In other news (what did you think I was done?)… Rembrandt hasn’t called me or texted all weekend, I STILL have yet to hear from Airforce 1. I guess I can put a line through their names. Now I’m done.
I checked my email and noticed I had an email from this cutie on OKSTUPID. I sent him an email Thursday or Friday. Not only did he take his sweet time answering me but he also sent me an email meant for someone else… for your viewing pleasure and my humiliation:
Lol sorry. I’m new to okcupid and I didn’t feel comfortable with updating my profile. Your very pretty! Lol, but u don’t look 22 though. What part of jamiaca are you from? I’m born here but all of my family is from Jamaica too. St. Anns to be exact. How long have you been in amercia?
First let me start by saying, he’s a tool because he either didn’t read my profile or he cut and pasted this into a message box and forgot to edit it to fit me… I have no problem with the latter, I do “template” emails too. The other reason he’s a tool. If a woman tells you she is a certain age (which I didn’t, I never lie about my age), it’s NOT A fucking compliment to tell her she doesn’t look her gotdamn age unless you’re telling her she looks younger. She’s knows you’re blowing smoke but at least she doesn’t have the urge to snap your neck.

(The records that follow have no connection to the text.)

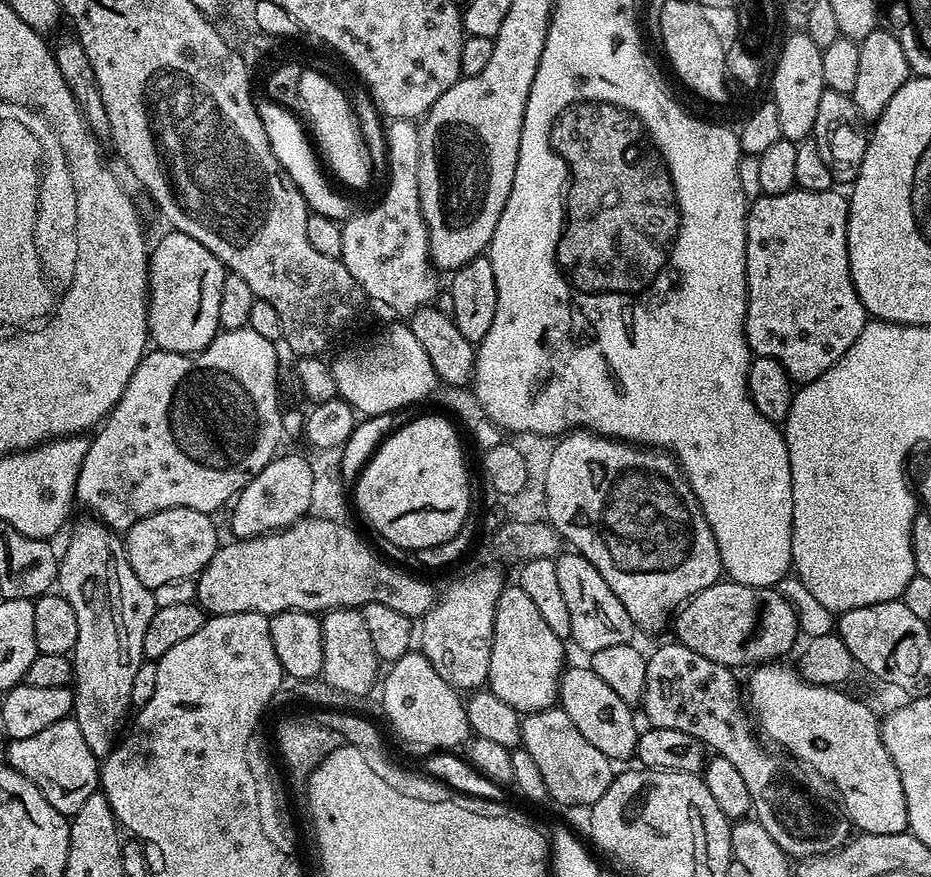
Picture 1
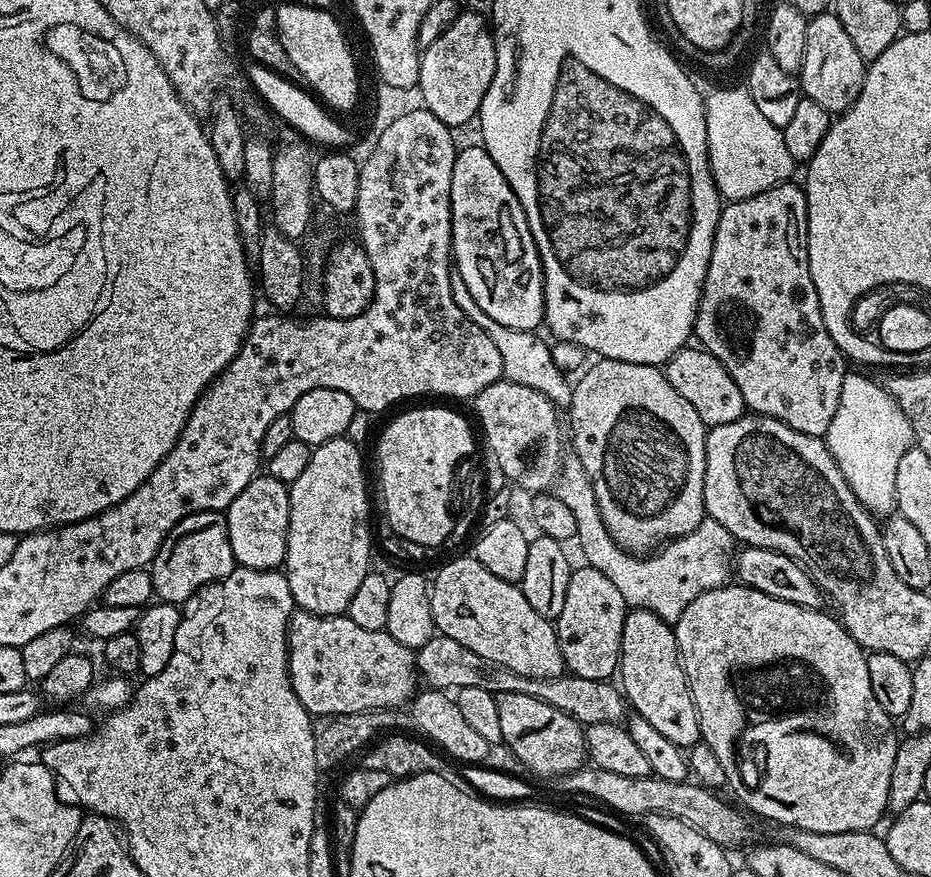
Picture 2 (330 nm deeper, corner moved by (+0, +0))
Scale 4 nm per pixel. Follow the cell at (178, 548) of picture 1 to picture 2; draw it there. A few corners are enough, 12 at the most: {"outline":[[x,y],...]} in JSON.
{"outline":[[192,512],[150,565],[157,601],[182,606],[237,567],[224,512]]}

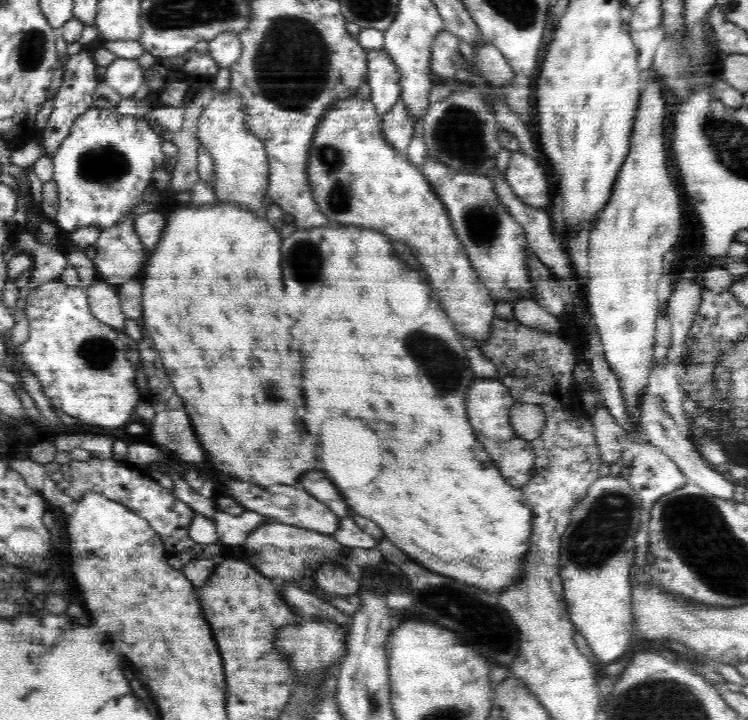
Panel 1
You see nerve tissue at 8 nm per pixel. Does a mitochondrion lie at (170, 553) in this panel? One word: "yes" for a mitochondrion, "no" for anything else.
no

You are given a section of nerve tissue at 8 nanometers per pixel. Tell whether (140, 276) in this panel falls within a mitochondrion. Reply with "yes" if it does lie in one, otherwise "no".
no

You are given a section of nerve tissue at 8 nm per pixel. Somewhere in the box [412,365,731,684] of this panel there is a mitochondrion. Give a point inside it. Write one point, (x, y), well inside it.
(599, 535)

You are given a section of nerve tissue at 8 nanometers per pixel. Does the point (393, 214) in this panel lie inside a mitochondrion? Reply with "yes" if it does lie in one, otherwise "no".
no

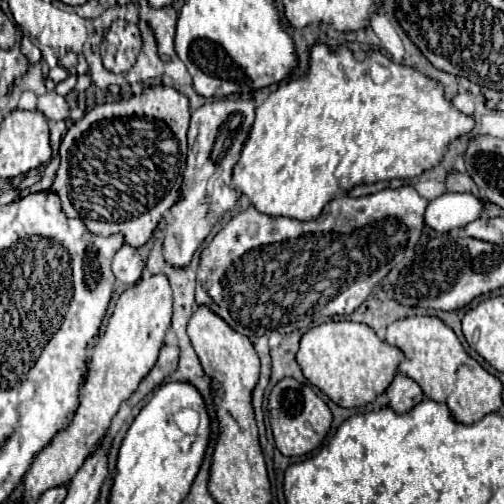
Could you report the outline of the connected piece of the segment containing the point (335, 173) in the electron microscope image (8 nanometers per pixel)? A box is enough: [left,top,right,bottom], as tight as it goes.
[231,45,473,221]

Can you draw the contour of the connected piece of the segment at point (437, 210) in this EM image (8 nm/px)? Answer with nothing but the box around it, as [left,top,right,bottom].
[425,193,487,233]

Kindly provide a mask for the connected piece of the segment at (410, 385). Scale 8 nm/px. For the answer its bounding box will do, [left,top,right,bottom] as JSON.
[387,375,423,413]

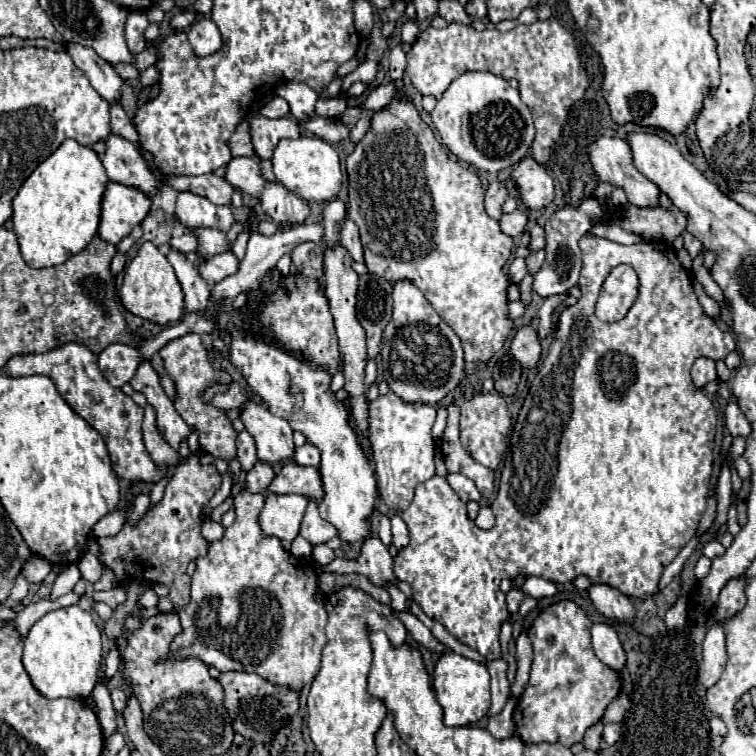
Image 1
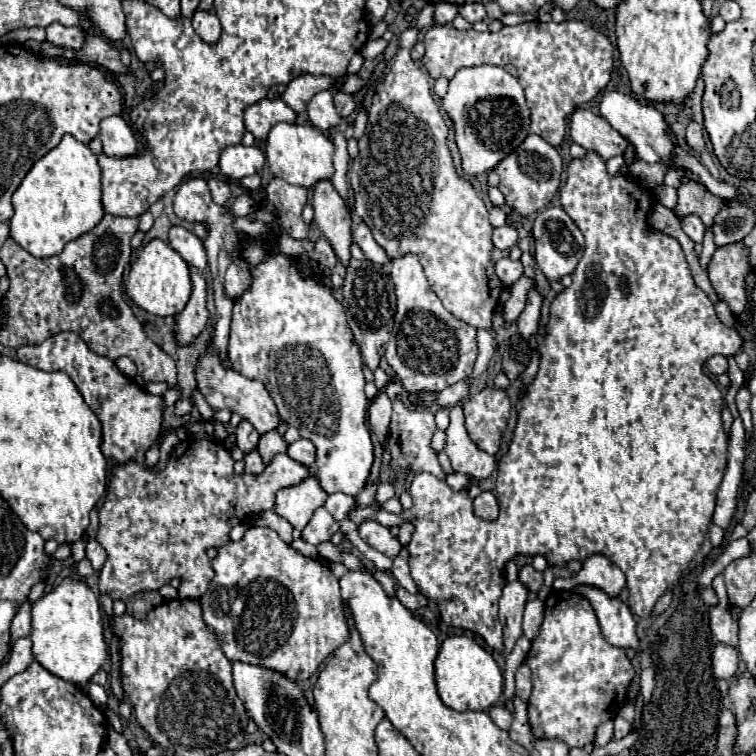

On OKSTUPID.COM, they have this thing called “Quiver matches”. They send pics to your personal email of ppl they think you are compatible with based on your search criteria and your “quick match” picks. So if that’s the case, why is it that men I have selected the “hide” option or guys that I have given 1 star, are showing up in my damn “quiver matches”? For that matter why is it that men I have selected to “hide” during my searches, keep popping the hell up in my searches? Get it together Okstupid!